When I moved to Seal Cove, Grand Manan in the summer of 1990, I quickly learned that I was “from away” and I had not yet inherited the title of a homegrown Grand Manan-er. This was culture shock number one of many more to come.
Grand Manan was a great place to live and to spend my High school years meeting life long friends and learning a work ethic from fishermen that is second to none. I still remember my first time out on my friend Nathan’s dad’s lobster boat (The Diver’s Den as I recall) on the second day of lobster season (November), I wasn’t sure what to expect, and it sure wasn’t what I expected!
There were 30-40 foot swells out on the ocean that there day (my hand at Grand Manan-ese), where you could see the mast of a boat one second, and then the next it was gone…did I mention that I was “from away“? Banding lobsters is one thing, but banding lobsters on these rough waters in the Bay of Fundy was a whole new experience altogether! Needless to say, Nathan’s dad gracefully brought me back into shore so I could “recover” from my seasickness. I learned fairly soon in my lobster career that I was a land lover!
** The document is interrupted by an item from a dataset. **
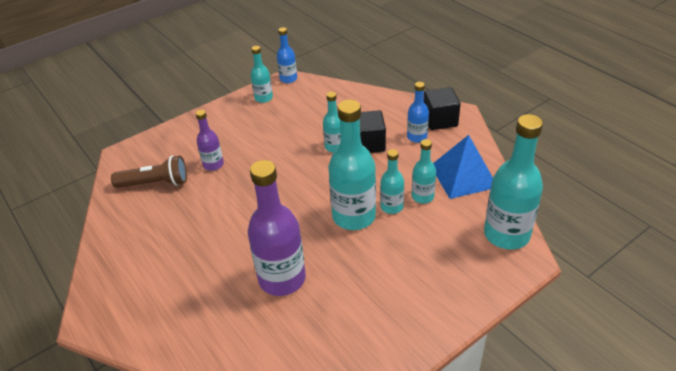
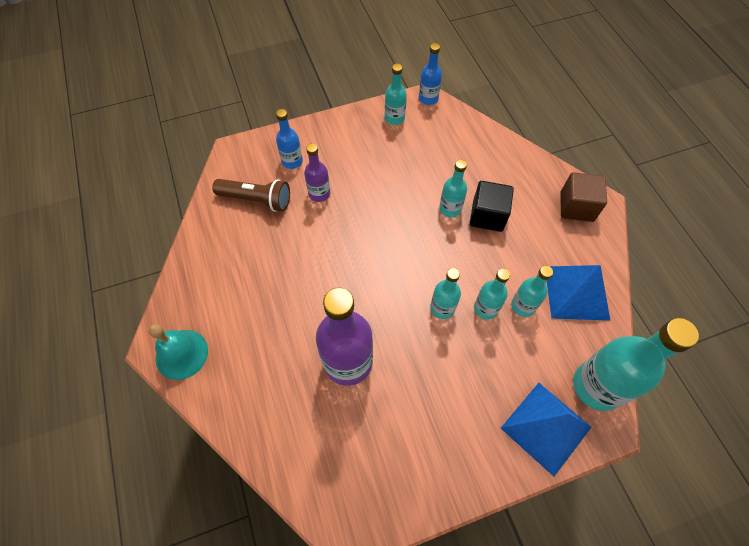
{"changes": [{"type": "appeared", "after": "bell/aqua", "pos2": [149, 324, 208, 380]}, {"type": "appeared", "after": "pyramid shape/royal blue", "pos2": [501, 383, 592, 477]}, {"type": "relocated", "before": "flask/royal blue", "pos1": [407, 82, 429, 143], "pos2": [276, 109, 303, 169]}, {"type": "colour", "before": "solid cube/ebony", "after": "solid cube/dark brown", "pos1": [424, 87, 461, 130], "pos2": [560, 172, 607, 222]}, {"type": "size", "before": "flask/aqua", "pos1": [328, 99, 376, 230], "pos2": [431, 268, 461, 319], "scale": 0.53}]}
So being the land lover I was, I worked for Benson Lobster/Helshiron Fisheries in Seal Cove for the remainder of my time as a Grand Manan-er. I learned that living by the code of the sea is not just for those out in the boats, it takes a community working together to get the lobster from the ocean to the supper table.
Being a Seal Cova (someone from Seal Cove), which by the way is the best village on Grand Manan Island, don’t let anyone tell you different! Especially if his name is Chad Morse! *Side Note: (Seal Cove is known to be foggy from time to time, sometimes you may not see the village for days or weeks at a time!)
I have to say that the thing I learned the most while spending my High School years on Grand Manan is this- Grand Manan-ers are one of the closest knit people I have ever met. If a person or family was experiencing a difficult time, you could be sure that there was a community of support to help you get through. I am sure as it was then, it is still today- that is how Grand Manan-ers are!
Even now as I am “from away” again, there is a bond I hold with the people I came to know on this beautiful Island I was fortunate to grow up on. Even now as I remember the last time I was on Grand Manan, when I was heading back to the main land the man at the ferry terminal gave me the Grand Manan rate, I knew then that in fact I was a Grand Manan-er!